In der Tschechischen Republik ist es ähnlich wie in Polen. "Die Zahl der Israelis, die um Visa bzw. temporäre Aufenthaltsgenehmigungen ansuchen, hat sich in den letzten drei Jahren jedes Jahr verdoppelt," weiß etwa die tschechische Konsulin in Tel Aviv zu berichten. Davon sind zwei Drittel russische Juden, die in der letzten Dekade aus der Sowjetunion bzw. Russland ausgewandert sind: "Sie verlassen Israel, weil sie sich nicht nur mehr Sicherheit, sondern auch bessere finanzielle Möglichkeiten erhoffe," so Ivana Zuntova. Das trifft auch in der Tat zu. So hat etwa erst Anfang Juni die israelische Baufirma Shikun u'Binui vom tschechischen Transportminister Jaromir Schling den Auftrag erhalten, die 80 Kilometer Autobahn zwischen Ostrau (Ostrava) und der polnischen Grenze zu bauen. Die Firma hat auch bereits Wohnblöcke und Bürogebäude in der Tschechischen Republik errichtet.

Shopping-Mall in Prag

Auch Africa Israel Investments Ltd. ist eine Holding im israelischen Besitz, die sich zunehmend auf Osteuropa (inklusive Baltikum und Russland) konzentriert. In Prag wurde von ihr etwa eine riesige Shopping-Mall (ähnlich der Ramat Aviv) gebaut.

Im vergangenen Jahr haben die israelischen Direktinvestitionen in Tschechien 20 Millionen US-Dollar betragen. Nicht eben viel, doch die Tendenz ist stark steigend. Die zahlenmäßig geringe Summe täuscht allerdings: Neben Immobilien- und Bautätigkeit haben sich vor allem israelische Software-Firmen nicht nur in Tschechien, sondern auch in Lettland, Rumänien, Bulgarien und Ungarn etabliert. Das erfordert keine hohen Summen, bringt aber viel, sowohl dem Investor als auch dem Land, in dem investiert wird.
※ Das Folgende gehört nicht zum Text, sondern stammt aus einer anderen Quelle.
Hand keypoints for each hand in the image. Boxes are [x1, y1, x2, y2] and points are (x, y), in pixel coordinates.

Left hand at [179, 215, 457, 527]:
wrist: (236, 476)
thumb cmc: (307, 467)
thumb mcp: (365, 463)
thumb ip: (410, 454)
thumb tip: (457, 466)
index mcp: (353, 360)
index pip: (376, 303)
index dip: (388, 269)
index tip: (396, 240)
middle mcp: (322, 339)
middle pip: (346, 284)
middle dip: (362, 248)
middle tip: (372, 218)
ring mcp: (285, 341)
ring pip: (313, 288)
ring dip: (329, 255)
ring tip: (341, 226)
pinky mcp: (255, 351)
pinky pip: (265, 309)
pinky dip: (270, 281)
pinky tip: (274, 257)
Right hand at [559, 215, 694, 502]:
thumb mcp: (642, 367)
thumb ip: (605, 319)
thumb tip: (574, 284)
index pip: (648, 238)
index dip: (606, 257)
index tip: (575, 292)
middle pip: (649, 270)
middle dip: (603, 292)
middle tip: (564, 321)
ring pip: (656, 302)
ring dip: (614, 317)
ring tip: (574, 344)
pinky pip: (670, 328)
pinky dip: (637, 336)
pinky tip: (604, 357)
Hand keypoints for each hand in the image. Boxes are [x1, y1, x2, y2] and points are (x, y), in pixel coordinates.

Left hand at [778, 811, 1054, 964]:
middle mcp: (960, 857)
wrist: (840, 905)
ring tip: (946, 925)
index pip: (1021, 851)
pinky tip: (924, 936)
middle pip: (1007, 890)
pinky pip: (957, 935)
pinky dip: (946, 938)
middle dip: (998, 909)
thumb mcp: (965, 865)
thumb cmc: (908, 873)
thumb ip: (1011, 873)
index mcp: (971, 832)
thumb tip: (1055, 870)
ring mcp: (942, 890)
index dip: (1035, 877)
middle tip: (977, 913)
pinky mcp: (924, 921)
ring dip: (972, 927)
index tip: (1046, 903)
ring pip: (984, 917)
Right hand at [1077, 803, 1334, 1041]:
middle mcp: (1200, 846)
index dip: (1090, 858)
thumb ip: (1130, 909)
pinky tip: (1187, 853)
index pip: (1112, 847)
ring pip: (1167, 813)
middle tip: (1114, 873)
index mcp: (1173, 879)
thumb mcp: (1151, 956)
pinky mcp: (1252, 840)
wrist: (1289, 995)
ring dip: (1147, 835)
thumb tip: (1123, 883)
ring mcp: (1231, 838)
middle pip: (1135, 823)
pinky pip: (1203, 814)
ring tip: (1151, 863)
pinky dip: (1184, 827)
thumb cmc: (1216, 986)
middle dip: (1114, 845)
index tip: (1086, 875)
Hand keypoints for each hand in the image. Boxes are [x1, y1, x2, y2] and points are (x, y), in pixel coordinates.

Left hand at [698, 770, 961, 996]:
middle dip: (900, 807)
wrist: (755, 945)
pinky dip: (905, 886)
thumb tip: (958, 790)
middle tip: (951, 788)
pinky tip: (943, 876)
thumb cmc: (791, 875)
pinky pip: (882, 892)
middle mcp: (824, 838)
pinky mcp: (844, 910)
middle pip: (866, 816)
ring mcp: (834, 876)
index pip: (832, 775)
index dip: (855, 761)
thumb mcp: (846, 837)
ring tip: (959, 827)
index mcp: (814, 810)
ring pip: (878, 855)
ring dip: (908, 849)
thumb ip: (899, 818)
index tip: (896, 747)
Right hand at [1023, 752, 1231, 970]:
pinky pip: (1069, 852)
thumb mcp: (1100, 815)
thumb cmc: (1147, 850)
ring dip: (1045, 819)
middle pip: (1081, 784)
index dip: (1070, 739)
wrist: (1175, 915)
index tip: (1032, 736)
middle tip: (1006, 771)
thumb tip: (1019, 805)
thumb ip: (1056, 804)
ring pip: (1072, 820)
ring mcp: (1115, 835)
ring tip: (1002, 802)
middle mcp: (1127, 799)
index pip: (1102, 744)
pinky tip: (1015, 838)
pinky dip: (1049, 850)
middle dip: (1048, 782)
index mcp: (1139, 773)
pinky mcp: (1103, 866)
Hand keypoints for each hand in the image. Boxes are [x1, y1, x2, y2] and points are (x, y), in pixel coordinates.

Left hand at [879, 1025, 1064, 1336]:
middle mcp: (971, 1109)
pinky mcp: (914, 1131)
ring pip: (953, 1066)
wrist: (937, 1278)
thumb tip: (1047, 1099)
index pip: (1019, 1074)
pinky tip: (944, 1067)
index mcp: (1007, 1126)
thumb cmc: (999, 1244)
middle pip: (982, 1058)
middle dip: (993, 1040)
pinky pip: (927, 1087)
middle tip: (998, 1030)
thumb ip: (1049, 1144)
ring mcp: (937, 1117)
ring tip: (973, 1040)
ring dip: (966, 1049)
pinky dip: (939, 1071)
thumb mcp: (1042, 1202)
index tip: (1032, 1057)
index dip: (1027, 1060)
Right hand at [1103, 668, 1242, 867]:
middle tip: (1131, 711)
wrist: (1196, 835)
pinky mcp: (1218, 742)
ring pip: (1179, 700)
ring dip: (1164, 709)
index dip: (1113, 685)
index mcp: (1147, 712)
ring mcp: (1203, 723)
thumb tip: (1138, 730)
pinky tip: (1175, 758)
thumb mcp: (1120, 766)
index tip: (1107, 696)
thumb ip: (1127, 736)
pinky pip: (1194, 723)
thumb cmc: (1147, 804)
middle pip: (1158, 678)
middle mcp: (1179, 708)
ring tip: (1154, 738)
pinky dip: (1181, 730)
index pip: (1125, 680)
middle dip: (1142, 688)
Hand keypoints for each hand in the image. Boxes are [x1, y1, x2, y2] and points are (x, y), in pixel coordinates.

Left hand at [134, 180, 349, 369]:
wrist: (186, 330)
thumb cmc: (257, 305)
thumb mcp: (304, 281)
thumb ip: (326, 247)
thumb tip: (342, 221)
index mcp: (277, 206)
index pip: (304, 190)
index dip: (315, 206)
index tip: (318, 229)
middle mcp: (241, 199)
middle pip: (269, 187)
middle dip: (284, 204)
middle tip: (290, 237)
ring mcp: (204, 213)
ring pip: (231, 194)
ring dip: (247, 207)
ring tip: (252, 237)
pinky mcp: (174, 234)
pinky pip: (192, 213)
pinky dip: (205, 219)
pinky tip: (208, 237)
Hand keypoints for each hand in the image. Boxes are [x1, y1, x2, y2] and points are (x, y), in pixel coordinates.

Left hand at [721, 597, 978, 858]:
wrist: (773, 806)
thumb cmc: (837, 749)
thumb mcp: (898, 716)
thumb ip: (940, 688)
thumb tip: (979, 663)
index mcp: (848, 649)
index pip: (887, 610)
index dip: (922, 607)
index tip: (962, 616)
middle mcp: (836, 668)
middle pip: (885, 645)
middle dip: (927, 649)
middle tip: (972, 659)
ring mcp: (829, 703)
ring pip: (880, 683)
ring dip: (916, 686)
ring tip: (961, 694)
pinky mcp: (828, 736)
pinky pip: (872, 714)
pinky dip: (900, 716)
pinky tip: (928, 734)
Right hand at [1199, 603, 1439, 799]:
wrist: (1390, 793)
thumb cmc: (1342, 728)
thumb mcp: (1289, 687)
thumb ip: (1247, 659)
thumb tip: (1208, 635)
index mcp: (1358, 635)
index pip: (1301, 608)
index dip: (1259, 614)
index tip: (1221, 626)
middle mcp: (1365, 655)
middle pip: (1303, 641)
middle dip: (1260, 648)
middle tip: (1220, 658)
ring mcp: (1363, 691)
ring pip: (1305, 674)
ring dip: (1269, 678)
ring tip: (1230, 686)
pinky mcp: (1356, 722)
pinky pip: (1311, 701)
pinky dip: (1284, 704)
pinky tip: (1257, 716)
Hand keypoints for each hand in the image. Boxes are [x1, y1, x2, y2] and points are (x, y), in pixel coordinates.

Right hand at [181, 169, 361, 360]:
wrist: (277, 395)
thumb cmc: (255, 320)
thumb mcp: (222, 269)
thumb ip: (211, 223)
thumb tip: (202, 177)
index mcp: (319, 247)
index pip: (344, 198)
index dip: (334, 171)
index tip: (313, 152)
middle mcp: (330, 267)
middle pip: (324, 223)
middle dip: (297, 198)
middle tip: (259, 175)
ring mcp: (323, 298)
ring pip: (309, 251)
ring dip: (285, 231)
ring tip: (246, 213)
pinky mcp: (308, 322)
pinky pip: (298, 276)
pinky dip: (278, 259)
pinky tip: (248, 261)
Dass Israelis, trotz der rechtsradikalen Sladek-Partei in Tschechien, trotz des offenkundigen Rassismus gegen Roma, trotz des versuchten Drucks von "Mein Kampf" in tschechische Sprache, sich an der Moldau niederlassen wollen, erklärt Pavel Pseja, Politologe an der Universität Brünn, so: "Ja, alle diese negativen Phänomene gibt es bzw. hat es gegeben. Aber in Wahrheit gibt es in Tschechien eine lange Tradition friedlicher und fruchtbarer Koexistenz zwischen Juden und Tschechen. Und man darf auch nicht vergessen - es ist jetzt die dritte oder vierte Generation von Israelis nach dem Holocaust."

Ansiedlung in Ungarn

In Ungarn sind es vor allem israelische Firmen, die ihr Interesse am Pußtaland entdeckt haben. "Ich bin in ständigem Kontakt mit einer Reihe von Israelis und israelischen Firmen, die sich in Ungarn sich ansiedeln wollen," berichtet Georgette Avrush von der israelischen Immobilienentwicklungsfirma Sabor. Nach seinen Worten ist sowohl seit dem Aufflammen der zweiten Intifada als auch nach dem 11. September offenkundig geworden, dass nun verstärkt nach Investitionsmöglichkeiten im Ausland (Osteuropa eben eingeschlossen) gesucht wird, weil die wirtschaftliche Lage in Israel zunehmen kritisch wird.

Gerade die russischen Juden, die dem Gelobten Land zumindest temporär den Rücken kehren wollen, haben es freilich schwer. Sie sind meist mittellos ins Land gekommen und haben daher finanzielle Starthilfen erhalten, die ihnen großzügig vom Staat gewährt wurden - unter der Bedingung allerdings, dass sie zurückgezahlt werden müssen, wenn man Israel wieder verlässt.

Viele russische Juden haben darüber hinaus auch "Mashkanta" genommen, eine günstige Hypothek, die es ihnen erlaubt hat, sofort eine Wohnung in Israel zu erwerben (was normalerweise ein paar hunderttausend Dollar kostet).

Schwere finanzielle Opfer

Dennoch wird die Lage von den russischen Juden, die sich vor allem im Inneren Israels und nahe Jerusalem niedergelassen haben, so ernst eingeschätzt, dass sie - wie das tschechische Beispiel zeigt - auch schwere finanzielle Opfer auf sich nehmen.